“Dois amores fundaram, pois, duas cidades: o amor próprio, levado ao desprezo de Deus, a terrena; o amor a Deus, levado ao desprezo de si próprio, a celestial” (A Cidade de Deus, de Agostinho de Hipona).
Na obra A Cidade de Deus, Agostinho de Hipona tece uma profunda reflexão sobre a natureza humana e o fundamento das sociedades por meio da metáfora das duas cidades, nascidas de dois tipos distintos de amor.
Nesse contexto, o autor não apenas diferencia duas formas de amar, mas apresenta uma visão ampla sobre o destino humano, condicionado pelas escolhas mais profundas da alma. O amor-próprio desordenado, autofágico e narcisista constitui a cidade terrena, onde prevalecem a ambição, o orgulho e a busca incessante por reconhecimento, levando as pessoas ao domínio egoísta sobre o próximo e ao esquecimento do divino. Em contraste, o amor verdadeiro, orientado a Deus e acompanhado pela humildade, funda uma cidade celeste cuja essência é o serviço, a cooperação e o sacrifício sincero em benefício do outro.
Essas duas cidades não são apenas entidades metafóricas, mas representam duas maneiras de se viver, cada uma com valores, prioridades e destinos próprios. Ao escolher entre o amor egoísta e o amor generoso, entre buscar a glória individual ou a comunhão espiritual, o ser humano molda não apenas sua vida particular, mas contribui diretamente para o tipo de sociedade em que vive. Dessa forma, Agostinho não fala apenas de cidades, mas da condição humana, colocando cada indivíduo diante da crucial questão sobre o que amar e a quem servir, determinando assim o horizonte espiritual e histórico da humanidade.
Sob essa perspectiva, nasceu a Europa cristã durante a Idade Média. Ali, despontou uma ordem jurídica e política profundamente enraizada numa visão teológica do mundo, onde o Direito não era compreendido apenas como um conjunto de normas humanas, mas como expressão direta de uma ordem divina transcendente.
Nesse período histórico, a concepção cristã de mundo orientava tanto a estrutura social quanto o exercício do poder político, criando uma unidade peculiar entre autoridade espiritual e autoridade temporal. A pujante cultura cristã européia do período medieval criou uma homogeneidade cultural na qual aristocracia (políticos e militares), clero e povo compartilhavam valores transcendentes e consensuais.
A modernidade nos deu o Estado nacional, com aparatos administrativos centralizados para cada nação, e, com o desenvolvimento dessas ferramentas de administração nacional, surgiu a burocracia oficial.
No Brasil, o processo de desenvolvimento da administração pública foi disfuncional desde o início. Os agentes políticos utilizavam os meios públicos para obter vantagens pessoais, administrando a coisa pública como se fosse privada.

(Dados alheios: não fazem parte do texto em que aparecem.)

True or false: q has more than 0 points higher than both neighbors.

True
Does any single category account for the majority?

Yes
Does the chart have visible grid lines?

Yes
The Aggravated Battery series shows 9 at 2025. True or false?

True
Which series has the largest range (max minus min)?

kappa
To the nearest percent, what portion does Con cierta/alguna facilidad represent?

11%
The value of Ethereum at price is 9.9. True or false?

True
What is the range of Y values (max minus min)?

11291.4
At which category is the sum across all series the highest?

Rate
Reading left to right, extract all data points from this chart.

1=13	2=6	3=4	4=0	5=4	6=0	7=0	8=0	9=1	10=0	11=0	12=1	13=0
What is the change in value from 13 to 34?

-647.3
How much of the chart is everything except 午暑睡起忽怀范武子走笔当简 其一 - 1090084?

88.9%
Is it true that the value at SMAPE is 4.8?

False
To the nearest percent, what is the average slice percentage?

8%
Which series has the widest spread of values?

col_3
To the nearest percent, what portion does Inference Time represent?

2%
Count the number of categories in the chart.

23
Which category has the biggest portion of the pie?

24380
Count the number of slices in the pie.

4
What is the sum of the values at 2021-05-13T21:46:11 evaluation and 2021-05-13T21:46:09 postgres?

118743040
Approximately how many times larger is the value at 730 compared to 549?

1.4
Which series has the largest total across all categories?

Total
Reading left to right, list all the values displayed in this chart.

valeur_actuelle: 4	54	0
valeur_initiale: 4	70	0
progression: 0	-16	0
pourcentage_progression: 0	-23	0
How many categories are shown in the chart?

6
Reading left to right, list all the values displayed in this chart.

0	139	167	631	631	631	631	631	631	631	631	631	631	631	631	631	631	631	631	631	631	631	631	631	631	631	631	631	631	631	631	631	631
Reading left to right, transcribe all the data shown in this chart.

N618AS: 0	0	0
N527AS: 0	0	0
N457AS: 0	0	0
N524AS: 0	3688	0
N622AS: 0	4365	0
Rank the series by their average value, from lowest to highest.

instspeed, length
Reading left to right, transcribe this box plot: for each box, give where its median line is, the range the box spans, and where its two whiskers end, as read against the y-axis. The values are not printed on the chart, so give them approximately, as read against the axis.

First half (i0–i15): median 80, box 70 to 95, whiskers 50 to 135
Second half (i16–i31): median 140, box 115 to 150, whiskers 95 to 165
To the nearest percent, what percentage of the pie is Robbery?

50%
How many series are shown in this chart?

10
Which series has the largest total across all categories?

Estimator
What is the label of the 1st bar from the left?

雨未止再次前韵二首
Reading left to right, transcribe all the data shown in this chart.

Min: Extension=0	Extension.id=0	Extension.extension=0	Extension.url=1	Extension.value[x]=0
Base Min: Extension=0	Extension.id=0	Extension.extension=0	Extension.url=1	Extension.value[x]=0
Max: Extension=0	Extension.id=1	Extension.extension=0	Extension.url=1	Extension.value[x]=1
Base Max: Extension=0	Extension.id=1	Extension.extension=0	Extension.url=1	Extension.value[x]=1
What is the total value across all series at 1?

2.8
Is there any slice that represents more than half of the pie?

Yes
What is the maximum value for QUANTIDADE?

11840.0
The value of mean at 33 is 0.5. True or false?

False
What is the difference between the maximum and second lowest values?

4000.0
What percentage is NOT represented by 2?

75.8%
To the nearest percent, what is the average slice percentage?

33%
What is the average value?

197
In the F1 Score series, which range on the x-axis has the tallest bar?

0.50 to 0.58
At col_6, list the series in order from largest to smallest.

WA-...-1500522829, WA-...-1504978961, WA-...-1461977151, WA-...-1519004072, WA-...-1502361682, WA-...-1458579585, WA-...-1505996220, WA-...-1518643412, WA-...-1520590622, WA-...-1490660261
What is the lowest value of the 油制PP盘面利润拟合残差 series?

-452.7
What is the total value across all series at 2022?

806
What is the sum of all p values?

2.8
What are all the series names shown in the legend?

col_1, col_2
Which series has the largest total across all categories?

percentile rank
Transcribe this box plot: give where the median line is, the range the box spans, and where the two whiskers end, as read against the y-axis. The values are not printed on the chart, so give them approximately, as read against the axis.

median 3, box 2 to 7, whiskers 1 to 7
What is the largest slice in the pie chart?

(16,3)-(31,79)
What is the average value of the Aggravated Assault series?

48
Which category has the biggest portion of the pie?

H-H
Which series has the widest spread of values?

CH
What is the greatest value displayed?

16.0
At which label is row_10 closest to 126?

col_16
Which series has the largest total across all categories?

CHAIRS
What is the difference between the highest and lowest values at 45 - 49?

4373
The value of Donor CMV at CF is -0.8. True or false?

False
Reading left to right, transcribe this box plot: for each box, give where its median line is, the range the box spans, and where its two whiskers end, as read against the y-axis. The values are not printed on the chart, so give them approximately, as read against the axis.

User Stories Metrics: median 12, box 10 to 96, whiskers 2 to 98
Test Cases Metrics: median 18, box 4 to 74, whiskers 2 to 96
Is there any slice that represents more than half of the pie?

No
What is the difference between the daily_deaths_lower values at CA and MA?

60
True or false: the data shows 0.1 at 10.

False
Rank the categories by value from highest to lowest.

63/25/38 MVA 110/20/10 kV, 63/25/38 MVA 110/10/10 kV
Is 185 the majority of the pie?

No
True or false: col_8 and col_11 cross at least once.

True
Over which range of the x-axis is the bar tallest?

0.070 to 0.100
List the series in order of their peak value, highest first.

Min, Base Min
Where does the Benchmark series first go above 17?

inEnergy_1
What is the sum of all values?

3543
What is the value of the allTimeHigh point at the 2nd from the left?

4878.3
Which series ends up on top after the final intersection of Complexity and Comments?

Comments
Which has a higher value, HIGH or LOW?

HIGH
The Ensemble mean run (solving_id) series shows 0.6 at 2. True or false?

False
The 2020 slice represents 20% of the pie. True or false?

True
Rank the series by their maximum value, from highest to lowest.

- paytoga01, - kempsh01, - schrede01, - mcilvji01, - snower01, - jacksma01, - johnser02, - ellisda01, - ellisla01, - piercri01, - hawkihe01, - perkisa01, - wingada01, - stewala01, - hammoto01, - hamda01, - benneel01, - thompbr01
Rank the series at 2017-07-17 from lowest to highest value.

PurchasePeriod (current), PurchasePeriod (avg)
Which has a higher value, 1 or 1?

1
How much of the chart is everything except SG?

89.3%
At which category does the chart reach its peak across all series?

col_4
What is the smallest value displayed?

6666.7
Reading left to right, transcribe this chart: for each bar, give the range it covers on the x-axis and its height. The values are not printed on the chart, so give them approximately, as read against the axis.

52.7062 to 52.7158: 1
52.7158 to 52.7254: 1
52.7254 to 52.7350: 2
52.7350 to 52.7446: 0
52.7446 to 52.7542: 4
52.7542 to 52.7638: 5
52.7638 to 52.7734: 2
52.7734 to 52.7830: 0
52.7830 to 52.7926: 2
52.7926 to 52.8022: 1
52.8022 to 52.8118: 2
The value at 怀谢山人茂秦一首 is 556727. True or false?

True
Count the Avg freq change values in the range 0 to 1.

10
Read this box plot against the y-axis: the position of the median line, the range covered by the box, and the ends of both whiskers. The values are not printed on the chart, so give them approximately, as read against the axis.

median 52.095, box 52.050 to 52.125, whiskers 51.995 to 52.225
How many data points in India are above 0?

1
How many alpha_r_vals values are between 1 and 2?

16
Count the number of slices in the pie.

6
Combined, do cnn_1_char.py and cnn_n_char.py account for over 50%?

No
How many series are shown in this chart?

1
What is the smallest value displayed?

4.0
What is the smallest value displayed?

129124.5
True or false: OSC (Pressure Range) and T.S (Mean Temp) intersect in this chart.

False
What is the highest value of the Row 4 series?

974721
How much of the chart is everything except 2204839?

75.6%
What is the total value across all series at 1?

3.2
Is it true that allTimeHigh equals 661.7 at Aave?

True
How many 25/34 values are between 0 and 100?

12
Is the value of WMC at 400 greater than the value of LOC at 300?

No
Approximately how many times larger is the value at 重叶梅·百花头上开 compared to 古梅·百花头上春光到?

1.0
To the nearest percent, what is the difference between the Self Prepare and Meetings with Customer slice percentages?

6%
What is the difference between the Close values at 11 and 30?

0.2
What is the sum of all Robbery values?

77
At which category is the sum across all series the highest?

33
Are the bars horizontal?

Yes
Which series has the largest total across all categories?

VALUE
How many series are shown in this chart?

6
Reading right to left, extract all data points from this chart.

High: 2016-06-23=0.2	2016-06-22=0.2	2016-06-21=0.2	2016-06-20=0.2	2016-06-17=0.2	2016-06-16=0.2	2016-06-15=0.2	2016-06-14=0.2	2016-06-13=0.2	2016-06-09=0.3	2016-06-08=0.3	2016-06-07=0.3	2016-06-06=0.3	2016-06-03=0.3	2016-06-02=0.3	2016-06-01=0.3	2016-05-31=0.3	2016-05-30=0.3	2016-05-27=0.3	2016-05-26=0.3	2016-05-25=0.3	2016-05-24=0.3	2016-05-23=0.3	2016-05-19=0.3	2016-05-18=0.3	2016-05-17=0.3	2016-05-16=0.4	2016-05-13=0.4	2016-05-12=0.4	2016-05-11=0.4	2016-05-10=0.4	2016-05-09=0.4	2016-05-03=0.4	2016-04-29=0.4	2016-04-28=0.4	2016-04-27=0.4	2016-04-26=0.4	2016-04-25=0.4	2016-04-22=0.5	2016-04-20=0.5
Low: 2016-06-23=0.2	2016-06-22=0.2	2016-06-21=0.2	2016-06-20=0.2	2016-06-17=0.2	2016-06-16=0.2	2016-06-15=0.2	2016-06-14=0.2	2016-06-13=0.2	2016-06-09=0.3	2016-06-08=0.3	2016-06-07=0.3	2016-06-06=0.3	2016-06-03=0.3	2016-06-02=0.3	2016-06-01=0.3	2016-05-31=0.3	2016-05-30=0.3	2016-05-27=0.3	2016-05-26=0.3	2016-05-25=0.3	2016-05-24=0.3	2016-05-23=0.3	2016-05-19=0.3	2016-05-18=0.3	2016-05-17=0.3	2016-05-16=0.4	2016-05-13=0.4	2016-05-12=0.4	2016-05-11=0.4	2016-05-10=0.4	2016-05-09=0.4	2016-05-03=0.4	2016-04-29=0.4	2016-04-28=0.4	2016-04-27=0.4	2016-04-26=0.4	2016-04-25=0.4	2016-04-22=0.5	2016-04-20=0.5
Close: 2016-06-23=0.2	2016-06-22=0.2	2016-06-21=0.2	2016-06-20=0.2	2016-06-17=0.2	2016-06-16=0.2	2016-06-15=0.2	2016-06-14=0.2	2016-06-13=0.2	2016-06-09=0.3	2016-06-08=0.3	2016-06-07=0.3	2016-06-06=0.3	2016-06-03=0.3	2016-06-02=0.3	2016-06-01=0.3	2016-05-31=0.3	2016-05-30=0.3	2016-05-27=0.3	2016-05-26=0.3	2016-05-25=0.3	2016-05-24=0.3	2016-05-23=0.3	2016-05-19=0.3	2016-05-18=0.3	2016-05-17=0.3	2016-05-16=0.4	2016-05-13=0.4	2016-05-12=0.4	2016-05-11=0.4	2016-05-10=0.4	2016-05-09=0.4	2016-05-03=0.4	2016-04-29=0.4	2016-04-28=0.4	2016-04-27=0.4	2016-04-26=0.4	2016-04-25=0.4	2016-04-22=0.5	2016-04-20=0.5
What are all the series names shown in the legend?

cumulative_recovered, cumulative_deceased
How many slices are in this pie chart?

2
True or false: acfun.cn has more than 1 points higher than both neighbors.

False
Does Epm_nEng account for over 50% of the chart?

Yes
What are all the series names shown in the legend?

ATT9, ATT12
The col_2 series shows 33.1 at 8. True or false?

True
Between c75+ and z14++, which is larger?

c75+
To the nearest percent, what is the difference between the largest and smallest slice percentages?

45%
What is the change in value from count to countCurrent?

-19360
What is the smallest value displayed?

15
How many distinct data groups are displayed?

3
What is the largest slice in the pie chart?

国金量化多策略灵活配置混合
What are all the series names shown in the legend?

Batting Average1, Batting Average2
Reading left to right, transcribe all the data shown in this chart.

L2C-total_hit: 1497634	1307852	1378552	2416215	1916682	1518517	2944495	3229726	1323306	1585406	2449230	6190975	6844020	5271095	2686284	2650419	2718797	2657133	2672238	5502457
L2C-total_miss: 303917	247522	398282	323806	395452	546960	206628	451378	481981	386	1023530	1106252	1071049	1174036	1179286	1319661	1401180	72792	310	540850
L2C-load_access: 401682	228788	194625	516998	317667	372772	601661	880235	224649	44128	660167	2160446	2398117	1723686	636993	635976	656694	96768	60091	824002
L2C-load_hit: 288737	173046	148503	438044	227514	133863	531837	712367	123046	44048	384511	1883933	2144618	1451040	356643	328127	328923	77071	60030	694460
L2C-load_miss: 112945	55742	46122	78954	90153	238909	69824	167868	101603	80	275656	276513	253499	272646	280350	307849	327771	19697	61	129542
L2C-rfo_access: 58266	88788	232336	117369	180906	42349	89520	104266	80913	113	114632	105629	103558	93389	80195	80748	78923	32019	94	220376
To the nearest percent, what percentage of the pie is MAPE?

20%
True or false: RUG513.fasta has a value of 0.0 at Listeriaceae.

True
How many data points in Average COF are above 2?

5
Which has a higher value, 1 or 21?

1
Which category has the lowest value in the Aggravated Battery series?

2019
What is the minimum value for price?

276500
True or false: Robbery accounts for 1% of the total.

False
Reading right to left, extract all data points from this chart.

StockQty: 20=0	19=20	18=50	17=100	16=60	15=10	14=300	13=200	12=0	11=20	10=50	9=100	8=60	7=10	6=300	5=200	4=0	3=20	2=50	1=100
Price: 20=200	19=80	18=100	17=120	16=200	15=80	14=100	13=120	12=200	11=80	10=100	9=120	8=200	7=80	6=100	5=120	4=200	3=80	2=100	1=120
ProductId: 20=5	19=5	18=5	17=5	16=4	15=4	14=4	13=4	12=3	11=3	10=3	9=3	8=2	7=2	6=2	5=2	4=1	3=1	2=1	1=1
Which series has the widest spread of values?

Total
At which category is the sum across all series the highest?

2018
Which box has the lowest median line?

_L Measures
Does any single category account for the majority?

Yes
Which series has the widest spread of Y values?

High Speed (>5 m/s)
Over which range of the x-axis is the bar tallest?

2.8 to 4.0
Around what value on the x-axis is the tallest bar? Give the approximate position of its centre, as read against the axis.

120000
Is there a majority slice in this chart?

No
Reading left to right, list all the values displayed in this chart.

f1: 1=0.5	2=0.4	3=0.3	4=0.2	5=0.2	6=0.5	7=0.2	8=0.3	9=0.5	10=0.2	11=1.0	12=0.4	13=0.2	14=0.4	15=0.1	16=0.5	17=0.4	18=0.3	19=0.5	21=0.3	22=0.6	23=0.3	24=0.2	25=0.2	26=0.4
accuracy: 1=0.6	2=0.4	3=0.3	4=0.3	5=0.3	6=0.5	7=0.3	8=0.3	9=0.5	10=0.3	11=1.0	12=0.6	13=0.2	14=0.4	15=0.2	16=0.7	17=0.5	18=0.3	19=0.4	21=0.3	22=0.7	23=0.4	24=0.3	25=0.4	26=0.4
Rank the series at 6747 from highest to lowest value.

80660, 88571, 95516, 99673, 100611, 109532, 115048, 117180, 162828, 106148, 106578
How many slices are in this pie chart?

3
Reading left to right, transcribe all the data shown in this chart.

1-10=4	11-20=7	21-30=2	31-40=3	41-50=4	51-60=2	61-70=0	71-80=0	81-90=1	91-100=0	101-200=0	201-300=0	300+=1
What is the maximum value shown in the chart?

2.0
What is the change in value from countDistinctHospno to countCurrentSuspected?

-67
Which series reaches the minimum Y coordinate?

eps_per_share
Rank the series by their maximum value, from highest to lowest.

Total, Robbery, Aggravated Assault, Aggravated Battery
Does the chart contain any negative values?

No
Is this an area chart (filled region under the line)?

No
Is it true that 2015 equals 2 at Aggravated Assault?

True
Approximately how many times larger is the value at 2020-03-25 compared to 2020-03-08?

O golpe republicano que interrompeu o desenvolvimento da cidadania e das instituições de Estado no Brasil não teve participação popular. Uma pequena elite militar e intelectual quis moldar o país segundo seu conjunto de crenças e desejos pessoais.
Assim, o golpe republicano parece ter iniciado uma tendência de afastar o povo dos grandes eventos políticos da nação, gerando um divórcio entre os poderes oficiais e a população brasileira.
Como resultado, é notável o abismo entre os valores do cidadão comum e da elite brasileira – esta geralmente com tendências contramajoritárias na política e progressistas na moral.
Além disso, há uma incompatibilidade irremediável entre o modo de vida do Brasil oficial e o do Brasil real. O primeiro utiliza o aparato estatal para manter seus luxos, enriquecer e exercer o poder, enquanto, no Brasil real, a sobrevivência é extremamente difícil.
No Brasil oficial, as instituições estão saudáveis, a democracia é pujante — talvez precisando de ajustes na parte fiscal, algo que requer apenas boa vontade — e só é necessário “recivilizar” uma parte da população, que estaria “infectada pelo ódio”.
Já no Brasil real, o crime organizado controla territórios, informações, mercados e até cabeamento de internet, enquanto o parlamentar mais votado desde a redemocratização precisou se abrigar nos EUA por não confiar no devido processo legal e nas instituições nacionais.
O cidadão comum que vive no Brasil real ainda precisa engolir a seco a farsa do discurso do Brasil oficial, que trata seu voto, seus valores, seus bens e sua vida como se não fossem nada.
O establishment brasileiro, do alto da cidade dos homens, governa guiado pelo amor próprio, sem permitir que sejam construídas a cidadania, as instituições e a representatividade do povo brasileiro no debate público. Não há como negar: no Brasil, subsistem duas cidades e elas estão em conflito.
Permitiremos que vença os interesses da elite com seus próprios interesses, ou veremos o Brasil real representado nas instituições políticas?